• _What you have to do_
Each entry, in full: reproduce it exactly.

• _Extracted records_
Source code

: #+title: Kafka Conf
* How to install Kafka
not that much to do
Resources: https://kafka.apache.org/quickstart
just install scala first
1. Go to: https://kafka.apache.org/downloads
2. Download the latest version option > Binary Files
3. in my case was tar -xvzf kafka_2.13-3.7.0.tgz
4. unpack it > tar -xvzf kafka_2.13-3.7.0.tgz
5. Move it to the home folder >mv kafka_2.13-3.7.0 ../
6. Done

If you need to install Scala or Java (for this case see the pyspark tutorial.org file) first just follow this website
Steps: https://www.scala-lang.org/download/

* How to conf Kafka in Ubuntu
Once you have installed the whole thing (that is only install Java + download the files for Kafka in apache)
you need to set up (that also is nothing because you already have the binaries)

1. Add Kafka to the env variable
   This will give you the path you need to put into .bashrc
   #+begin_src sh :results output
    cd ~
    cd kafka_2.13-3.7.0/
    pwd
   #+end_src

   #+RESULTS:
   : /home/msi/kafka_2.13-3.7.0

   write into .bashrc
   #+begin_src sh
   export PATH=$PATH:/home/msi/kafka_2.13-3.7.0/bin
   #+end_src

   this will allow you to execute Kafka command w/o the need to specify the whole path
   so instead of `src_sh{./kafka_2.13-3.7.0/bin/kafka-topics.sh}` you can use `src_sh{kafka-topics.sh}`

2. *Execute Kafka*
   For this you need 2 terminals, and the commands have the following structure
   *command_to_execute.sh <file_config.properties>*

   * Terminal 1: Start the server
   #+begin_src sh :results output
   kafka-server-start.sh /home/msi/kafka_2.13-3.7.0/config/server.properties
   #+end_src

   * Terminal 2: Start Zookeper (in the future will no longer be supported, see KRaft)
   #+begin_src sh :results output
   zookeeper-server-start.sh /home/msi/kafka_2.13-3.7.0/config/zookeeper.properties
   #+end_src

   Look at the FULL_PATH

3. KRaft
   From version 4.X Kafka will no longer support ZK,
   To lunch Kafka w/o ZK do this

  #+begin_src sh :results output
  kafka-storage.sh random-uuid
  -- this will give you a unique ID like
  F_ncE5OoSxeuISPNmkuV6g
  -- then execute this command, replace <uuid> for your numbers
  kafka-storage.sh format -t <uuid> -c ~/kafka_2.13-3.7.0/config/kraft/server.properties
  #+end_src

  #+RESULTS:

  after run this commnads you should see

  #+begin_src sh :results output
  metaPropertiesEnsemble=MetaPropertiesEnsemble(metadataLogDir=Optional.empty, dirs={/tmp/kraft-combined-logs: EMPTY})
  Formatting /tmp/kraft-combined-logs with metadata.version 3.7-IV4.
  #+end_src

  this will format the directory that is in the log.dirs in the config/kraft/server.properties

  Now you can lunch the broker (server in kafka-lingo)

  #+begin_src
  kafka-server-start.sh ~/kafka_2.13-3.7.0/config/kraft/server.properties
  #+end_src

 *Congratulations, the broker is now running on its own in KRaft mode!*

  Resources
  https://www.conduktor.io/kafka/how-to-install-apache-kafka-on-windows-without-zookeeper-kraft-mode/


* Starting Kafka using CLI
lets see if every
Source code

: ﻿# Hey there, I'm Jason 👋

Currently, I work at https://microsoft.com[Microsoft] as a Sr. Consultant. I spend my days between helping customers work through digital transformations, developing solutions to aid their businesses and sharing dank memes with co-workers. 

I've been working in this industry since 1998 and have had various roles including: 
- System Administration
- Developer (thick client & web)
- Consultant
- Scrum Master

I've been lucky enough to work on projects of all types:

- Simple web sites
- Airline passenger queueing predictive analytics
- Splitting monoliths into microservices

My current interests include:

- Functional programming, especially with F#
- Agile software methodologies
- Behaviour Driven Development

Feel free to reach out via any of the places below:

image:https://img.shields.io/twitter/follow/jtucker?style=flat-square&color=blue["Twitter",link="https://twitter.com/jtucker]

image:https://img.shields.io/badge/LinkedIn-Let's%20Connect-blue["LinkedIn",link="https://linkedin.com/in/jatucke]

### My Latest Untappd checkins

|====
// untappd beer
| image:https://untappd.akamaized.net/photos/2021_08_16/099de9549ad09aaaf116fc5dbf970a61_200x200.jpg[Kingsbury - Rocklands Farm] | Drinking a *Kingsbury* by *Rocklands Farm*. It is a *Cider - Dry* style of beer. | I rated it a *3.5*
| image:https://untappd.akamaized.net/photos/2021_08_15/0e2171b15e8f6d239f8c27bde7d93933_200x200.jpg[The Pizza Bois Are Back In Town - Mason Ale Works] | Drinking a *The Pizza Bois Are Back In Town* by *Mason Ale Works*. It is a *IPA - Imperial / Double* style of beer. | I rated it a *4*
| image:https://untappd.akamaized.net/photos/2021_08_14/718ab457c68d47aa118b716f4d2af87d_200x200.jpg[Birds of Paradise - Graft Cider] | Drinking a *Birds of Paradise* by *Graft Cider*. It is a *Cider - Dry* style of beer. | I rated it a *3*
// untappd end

• _Written response_
Source code

: #+title: Kafka Conf
* How to install Kafka
not that much to do
Resources: https://kafka.apache.org/quickstart
just install scala first
1. Go to: https://kafka.apache.org/downloads
2. Download the latest version option > Binary Files
3. in my case was tar -xvzf kafka_2.13-3.7.0.tgz
4. unpack it > tar -xvzf kafka_2.13-3.7.0.tgz
5. Move it to the home folder >mv kafka_2.13-3.7.0 ../
6. Done

If you need to install Scala or Java (for this case see the pyspark tutorial.org file) first just follow this website
Steps: https://www.scala-lang.org/download/

* How to conf Kafka in Ubuntu
Once you have installed the whole thing (that is only install Java + download the files for Kafka in apache)
you need to set up (that also is nothing because you already have the binaries)

1. Add Kafka to the env variable
   This will give you the path you need to put into .bashrc
   #+begin_src sh :results output
    cd ~
    cd kafka_2.13-3.7.0/
    pwd
   #+end_src

   #+RESULTS:
   : /home/msi/kafka_2.13-3.7.0

   write into .bashrc
   #+begin_src sh
   export PATH=$PATH:/home/msi/kafka_2.13-3.7.0/bin
   #+end_src

   this will allow you to execute Kafka command w/o the need to specify the whole path
   so instead of `src_sh{./kafka_2.13-3.7.0/bin/kafka-topics.sh}` you can use `src_sh{kafka-topics.sh}`

2. *Execute Kafka*
   For this you need 2 terminals, and the commands have the following structure
   *command_to_execute.sh <file_config.properties>*

   * Terminal 1: Start the server
   #+begin_src sh :results output
   kafka-server-start.sh /home/msi/kafka_2.13-3.7.0/config/server.properties
   #+end_src

   * Terminal 2: Start Zookeper (in the future will no longer be supported, see KRaft)
   #+begin_src sh :results output
   zookeeper-server-start.sh /home/msi/kafka_2.13-3.7.0/config/zookeeper.properties
   #+end_src

   Look at the FULL_PATH

3. KRaft
   From version 4.X Kafka will no longer support ZK,
   To lunch Kafka w/o ZK do this

  #+begin_src sh :results output
  kafka-storage.sh random-uuid
  -- this will give you a unique ID like
  F_ncE5OoSxeuISPNmkuV6g
  -- then execute this command, replace <uuid> for your numbers
  kafka-storage.sh format -t <uuid> -c ~/kafka_2.13-3.7.0/config/kraft/server.properties
  #+end_src

  #+RESULTS:

  after run this commnads you should see

  #+begin_src sh :results output
  metaPropertiesEnsemble=MetaPropertiesEnsemble(metadataLogDir=Optional.empty, dirs={/tmp/kraft-combined-logs: EMPTY})
  Formatting /tmp/kraft-combined-logs with metadata.version 3.7-IV4.
  #+end_src

  this will format the directory that is in the log.dirs in the config/kraft/server.properties

  Now you can lunch the broker (server in kafka-lingo)

  #+begin_src
  kafka-server-start.sh ~/kafka_2.13-3.7.0/config/kraft/server.properties
  #+end_src

 *Congratulations, the broker is now running on its own in KRaft mode!*

  Resources
  https://www.conduktor.io/kafka/how-to-install-apache-kafka-on-windows-without-zookeeper-kraft-mode/


* Starting Kafka using CLI
lets see if every
Source code

: ﻿# Hey there, I'm Jason 👋

Currently, I work at https://microsoft.com[Microsoft] as a Sr. Consultant. I spend my days between helping customers work through digital transformations, developing solutions to aid their businesses and sharing dank memes with co-workers. 

I've been working in this industry since 1998 and have had various roles including: 
- System Administration
- Developer (thick client & web)
- Consultant
- Scrum Master

I've been lucky enough to work on projects of all types:

- Simple web sites
- Airline passenger queueing predictive analytics
- Splitting monoliths into microservices

My current interests include:

- Functional programming, especially with F#
- Agile software methodologies
- Behaviour Driven Development

Feel free to reach out via any of the places below:

image:https://img.shields.io/twitter/follow/jtucker?style=flat-square&color=blue["Twitter",link="https://twitter.com/jtucker]

image:https://img.shields.io/badge/LinkedIn-Let's%20Connect-blue["LinkedIn",link="https://linkedin.com/in/jatucke]

### My Latest Untappd checkins

|====
// untappd beer
| image:https://untappd.akamaized.net/photos/2021_08_16/099de9549ad09aaaf116fc5dbf970a61_200x200.jpg[Kingsbury - Rocklands Farm] | Drinking a *Kingsbury* by *Rocklands Farm*. It is a *Cider - Dry* style of beer. | I rated it a *3.5*
| image:https://untappd.akamaized.net/photos/2021_08_15/0e2171b15e8f6d239f8c27bde7d93933_200x200.jpg[The Pizza Bois Are Back In Town - Mason Ale Works] | Drinking a *The Pizza Bois Are Back In Town* by *Mason Ale Works*. It is a *IPA - Imperial / Double* style of beer. | I rated it a *4*
| image:https://untappd.akamaized.net/photos/2021_08_14/718ab457c68d47aa118b716f4d2af87d_200x200.jpg[Birds of Paradise - Graft Cider] | Drinking a *Birds of Paradise* by *Graft Cider*. It is a *Cider - Dry* style of beer. | I rated it a *3*
// untappd end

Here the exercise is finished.